Okay. Thanks. That's clear. And then maybe just on this AUD 43.6 million that you said you were trying to work out whether or not it was all COVID or not. At the moment, obviously, you've treated it as all COVID because you put it in your reserve.

But I mean, I guess if you suddenly sort of work out that some of that's not due to COVID, that just gets credited to profit in second half. Is that the way to think about it?

Mark Rogers
CFO and Group Strategy, Medibank

So it's more likely first half 2026 rather than second half 2025, Nigel, because we would still be running the COVID regime until 30 June. And I think the way that will come through the P&L, just as you said, will be a bit like what we saw in extras this half. So in the PCP, we had favorability of AUD 16.5 million in extras utilization. That didn't recover. This half, we came off the COVID regime for extras, and that manifested in negative utilization growth. So to the extent the existing position continues, then you're likely to see in first half 2026 negative utilization growth in the hospital product.

And maybe to put that in context, 43.6 million in a six-month period for hospital claims is about 1.75% utilization.

Nigel Pittaway
Managing Director and Lead Insurance and Diversified Financials Analyst, Citi

Yeah. Okay. Yeah. All right. And then just on a sort of kind of related question, I guess. I wondered whether you'd be prepared to just give us a bit of feel of what your latest sort of analysis of the impact of give-backs on your lapse rate has had, is having, etc., in terms of presumably it's improving the lapse rate. Do you have sort of any sort of more tangible things to say about that?

David Koczkar
CEO, Medibank

Well, I think I might start, Milosh. You'll hear perhaps to provide a bit of support. But I think we always knew in our strategy that we would be the insurer that had the last remaining cycles of Give-Backs.

We've now done this for many years, and I've got quite a lot of analysis that supports how and when Give-Backs both provide benefit to customers but also to improve retention. I think you can see through the retention rates and the gap to market for the September 12 months at 90 basis points as evidence a part of that is definitely due to the Give-Back regime. I think we know that the Live Better rollout for AHM has been a very strong program for AHM customers and the retention, which we can see through AHM results, and then the cashback for Medibank certainly improved momentum.

Nigel Pittaway
Managing Director and Lead Insurance and Diversified Financials Analyst, Citi

Yeah.
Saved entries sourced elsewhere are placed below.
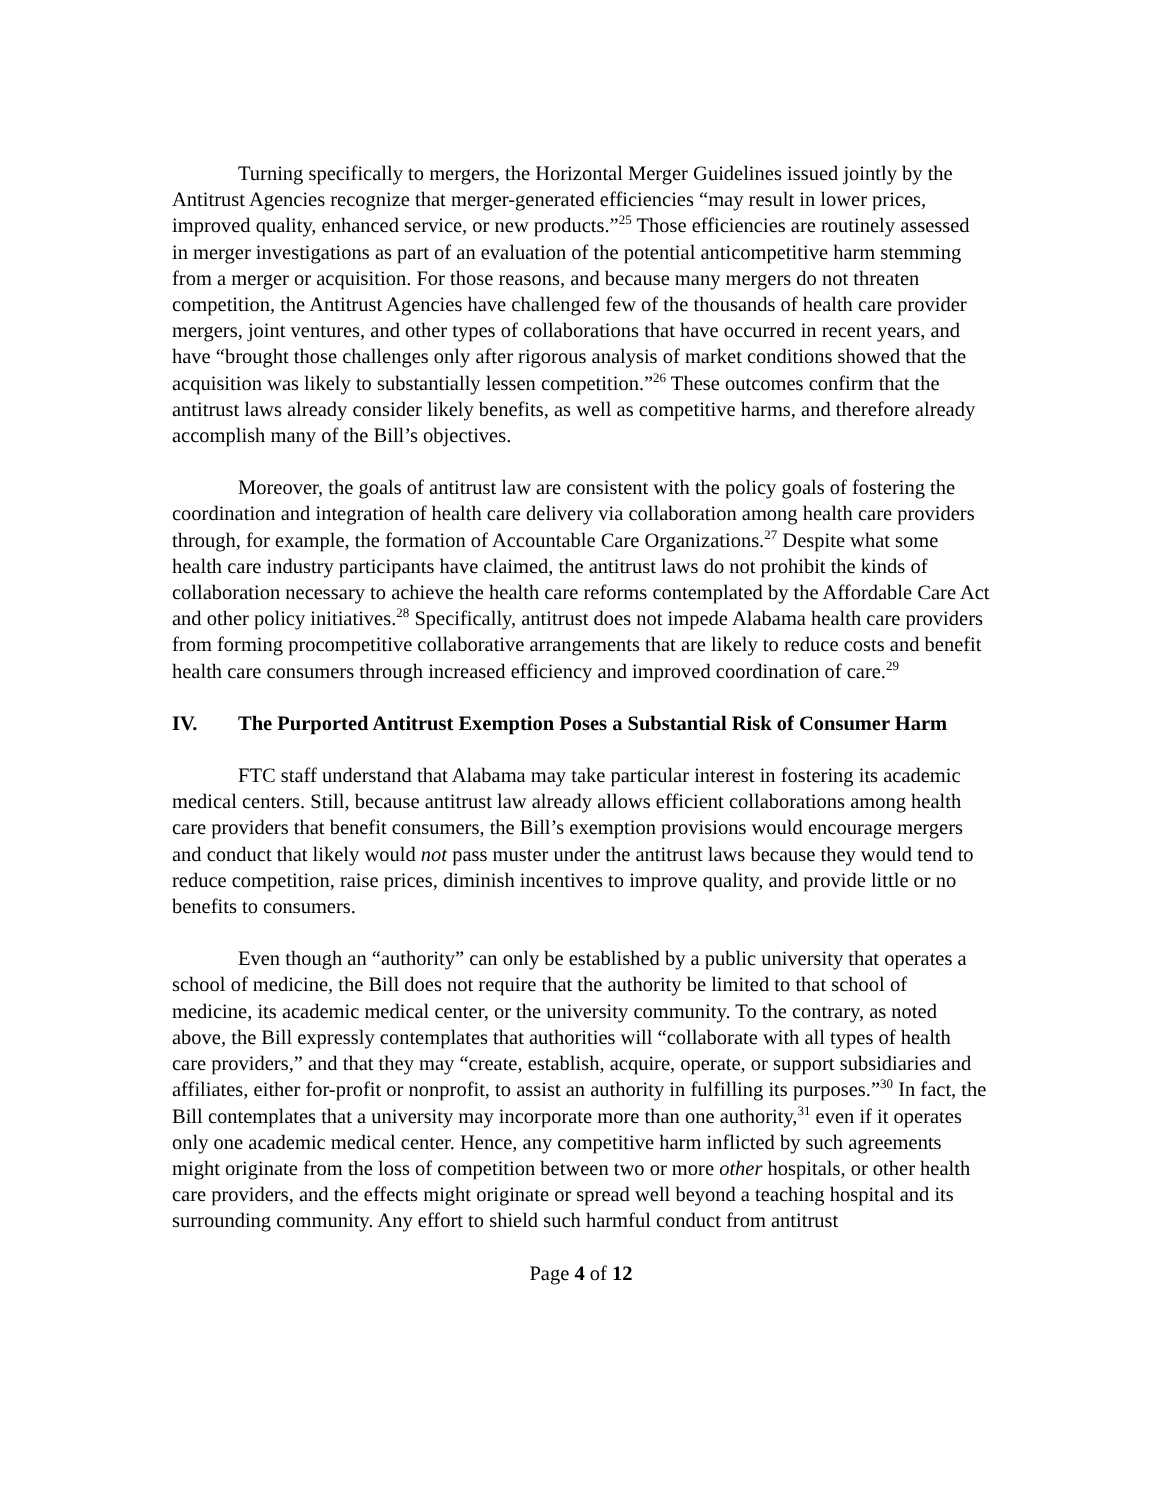Turning specifically to mergers, the Horizontal Merger Guidelines issued jointly by the Antitrust Agencies recognize that merger-generated efficiencies “may result in lower prices, improved quality, enhanced service, or new products.”<sup>25</sup> Those efficiencies are routinely assessed in merger investigations as part of an evaluation of the potential anticompetitive harm stemming from a merger or acquisition. For those reasons, and because many mergers do not threaten competition, the Antitrust Agencies have challenged few of the thousands of health care provider mergers, joint ventures, and other types of collaborations that have occurred in recent years, and have “brought those challenges only after rigorous analysis of market conditions showed that the acquisition was likely to substantially lessen competition.”<sup>26</sup> These outcomes confirm that the antitrust laws already consider likely benefits, as well as competitive harms, and therefore already accomplish many of the Bill’s objectives.
Moreover, the goals of antitrust law are consistent with the policy goals of fostering the coordination and integration of health care delivery via collaboration among health care providers through, for example, the formation of Accountable Care Organizations.<sup>27</sup> Despite what some health care industry participants have claimed, the antitrust laws do not prohibit the kinds of collaboration necessary to achieve the health care reforms contemplated by the Affordable Care Act and other policy initiatives.<sup>28</sup> Specifically, antitrust does not impede Alabama health care providers from forming procompetitive collaborative arrangements that are likely to reduce costs and benefit health care consumers through increased efficiency and improved coordination of care.<sup>29</sup>
IV. The Purported Antitrust Exemption Poses a Substantial Risk of Consumer Harm
FTC staff understand that Alabama may take particular interest in fostering its academic medical centers. Still, because antitrust law already allows efficient collaborations among health care providers that benefit consumers, the Bill’s exemption provisions would encourage mergers and conduct that likely would not pass muster under the antitrust laws because they would tend to reduce competition, raise prices, diminish incentives to improve quality, and provide little or no benefits to consumers.
Even though an “authority” can only be established by a public university that operates a school of medicine, the Bill does not require that the authority be limited to that school of medicine, its academic medical center, or the university community. To the contrary, as noted above, the Bill expressly contemplates that authorities will “collaborate with all types of health care providers,” and that they may “create, establish, acquire, operate, or support subsidiaries and affiliates, either for-profit or nonprofit, to assist an authority in fulfilling its purposes.”<sup>30</sup> In fact, the Bill contemplates that a university may incorporate more than one authority,<sup>31</sup> even if it operates only one academic medical center. Hence, any competitive harm inflicted by such agreements might originate from the loss of competition between two or more other hospitals, or other health care providers, and the effects might originate or spread well beyond a teaching hospital and its surrounding community. Any effort to shield such harmful conduct from antitrust
Page 4 of 12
Thanks, David. Milosh, the give-back did improve retention across both brands, and it's in the mix of a range of drivers that we mentioned that are supporting our growth in a disciplined way.

In addition to Give-Backs, we've invested in product value and differentiation across both brands, and that's resonating really well with customers. And as David outlined earlier, we've had an increase in participation of Medibank policyholders in a range of health services and programs, and that contributes to much better retention rates for those customers. And then our advocacy numbers for our customers across both brands are really high levels, and once again, that contributes to retention. So Give-Backs have an impact, but it's in a mix of a broader range of activities and initiatives we're doing to improve lapses. Okay. Great. Thank you.

Operator

Thank you. As there are no further questions, that does conclude our conference for today. Thank you for participating. You may now disconnect.